Unraveling the hardness of a borophene-based compound

TL;DR

This study investigates the stability and hardness of borophene-based tungsten borides, revealing how boron content and vacancies influence their mechanical properties, with implications for designing hard 2D materials.

Contribution

It provides new insights into how boron concentration and tungsten vacancies affect the stability and hardness of borophene-derived tungsten borides.

Findings

WB$_{3+x}$ approaches 40 GPa hardness for small x

High boron content reduces hardness and stability

Vacancy formation yields structures with stable hardness above 20 GPa

Abstract

Two-dimensional systems have strengthened their position as one of the key materials for novel applications. Very recently, boron joined the distinguished group of elements that are confirmed to possess 2D allotropes, named borophenes. In this work, we explore the stability and hardness of the highest boride of tungsten, which is regarded as built of borophenes separated by metal atoms.
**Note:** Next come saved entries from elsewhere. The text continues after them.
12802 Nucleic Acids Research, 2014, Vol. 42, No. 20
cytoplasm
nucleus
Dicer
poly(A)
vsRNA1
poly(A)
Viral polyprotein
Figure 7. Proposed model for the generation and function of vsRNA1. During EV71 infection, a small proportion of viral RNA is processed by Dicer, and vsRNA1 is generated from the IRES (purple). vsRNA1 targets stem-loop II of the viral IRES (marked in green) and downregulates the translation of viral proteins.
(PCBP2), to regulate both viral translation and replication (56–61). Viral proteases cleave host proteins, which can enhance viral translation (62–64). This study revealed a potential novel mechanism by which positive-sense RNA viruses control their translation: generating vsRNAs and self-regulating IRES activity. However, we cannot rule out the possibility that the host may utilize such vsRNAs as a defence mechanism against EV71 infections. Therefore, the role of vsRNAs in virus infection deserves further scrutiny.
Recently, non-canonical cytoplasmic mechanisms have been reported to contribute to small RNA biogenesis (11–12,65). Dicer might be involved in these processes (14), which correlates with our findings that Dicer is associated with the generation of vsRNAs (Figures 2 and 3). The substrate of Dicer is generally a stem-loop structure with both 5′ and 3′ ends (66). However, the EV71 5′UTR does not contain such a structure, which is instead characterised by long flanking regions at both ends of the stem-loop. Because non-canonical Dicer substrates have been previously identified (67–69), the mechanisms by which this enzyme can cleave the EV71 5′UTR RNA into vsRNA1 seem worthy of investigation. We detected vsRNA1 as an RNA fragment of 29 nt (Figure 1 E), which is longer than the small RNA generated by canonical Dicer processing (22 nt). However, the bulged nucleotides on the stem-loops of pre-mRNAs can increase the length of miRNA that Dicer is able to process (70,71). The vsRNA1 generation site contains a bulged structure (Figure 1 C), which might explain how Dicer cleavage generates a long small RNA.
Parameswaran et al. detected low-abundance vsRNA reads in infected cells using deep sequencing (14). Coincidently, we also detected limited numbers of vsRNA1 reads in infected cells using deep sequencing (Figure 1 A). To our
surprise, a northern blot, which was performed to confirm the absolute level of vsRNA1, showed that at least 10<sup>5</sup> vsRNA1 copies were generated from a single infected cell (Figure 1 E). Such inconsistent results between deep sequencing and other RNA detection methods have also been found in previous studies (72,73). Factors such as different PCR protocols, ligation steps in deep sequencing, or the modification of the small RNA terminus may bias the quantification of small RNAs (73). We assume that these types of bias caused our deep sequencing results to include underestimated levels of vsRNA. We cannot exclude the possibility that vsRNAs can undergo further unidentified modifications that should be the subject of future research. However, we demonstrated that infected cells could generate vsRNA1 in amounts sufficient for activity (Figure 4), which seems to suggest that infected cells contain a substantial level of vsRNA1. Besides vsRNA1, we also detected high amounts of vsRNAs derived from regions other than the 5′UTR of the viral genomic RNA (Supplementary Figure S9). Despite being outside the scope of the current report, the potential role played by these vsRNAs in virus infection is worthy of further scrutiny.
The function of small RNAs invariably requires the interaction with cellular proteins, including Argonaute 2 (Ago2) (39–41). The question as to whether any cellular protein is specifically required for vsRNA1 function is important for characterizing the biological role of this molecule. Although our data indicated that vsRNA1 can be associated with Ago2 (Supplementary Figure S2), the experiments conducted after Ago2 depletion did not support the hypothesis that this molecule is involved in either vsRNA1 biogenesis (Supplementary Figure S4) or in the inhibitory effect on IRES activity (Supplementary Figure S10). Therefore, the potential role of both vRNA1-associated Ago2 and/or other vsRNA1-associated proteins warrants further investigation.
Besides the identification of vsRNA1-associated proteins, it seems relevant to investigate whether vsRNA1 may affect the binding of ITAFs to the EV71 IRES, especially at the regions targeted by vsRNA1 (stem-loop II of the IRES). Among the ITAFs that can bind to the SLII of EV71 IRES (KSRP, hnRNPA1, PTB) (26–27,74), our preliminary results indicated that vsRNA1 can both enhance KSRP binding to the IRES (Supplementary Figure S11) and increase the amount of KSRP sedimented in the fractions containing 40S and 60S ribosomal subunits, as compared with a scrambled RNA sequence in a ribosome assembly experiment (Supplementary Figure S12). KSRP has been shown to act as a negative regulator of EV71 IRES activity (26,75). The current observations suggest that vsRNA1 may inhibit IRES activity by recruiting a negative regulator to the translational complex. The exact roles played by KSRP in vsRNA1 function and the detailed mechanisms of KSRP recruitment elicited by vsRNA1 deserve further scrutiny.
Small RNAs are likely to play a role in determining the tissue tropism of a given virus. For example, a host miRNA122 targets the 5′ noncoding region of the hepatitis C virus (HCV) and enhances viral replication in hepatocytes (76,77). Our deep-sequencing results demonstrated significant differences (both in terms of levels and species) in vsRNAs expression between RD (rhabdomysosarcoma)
We show that WB$_{3+x}$ has Vickers hardnesses approaching 40 GPa only for small values of $x$. The insertion of extra boron atoms is, in general, detrimental for WB$_{3}$ in terms of hardness since leads to the formation of quasi-planar boron sheets that are less tightly connected with the adjacent W layers. Very high concentrations of boron ($x \approx 1$), give rise to a soft (Vickers hardness of about 8 GPa) and unstable $hP$20-WB$_{4}$ structure that can be considered as built of quasi-planar boron $\alpha$-sheets separated by graphitic W layers. On the other hand, we show that the formation of tungsten vacancies brings on structures, e.g. W$_{0.75}$B$_{3+x}$, with Vickers hardnesses that are less sensitive to variations in the boron content and are close in value to the experimentally reported load-independent values above 20 GPa.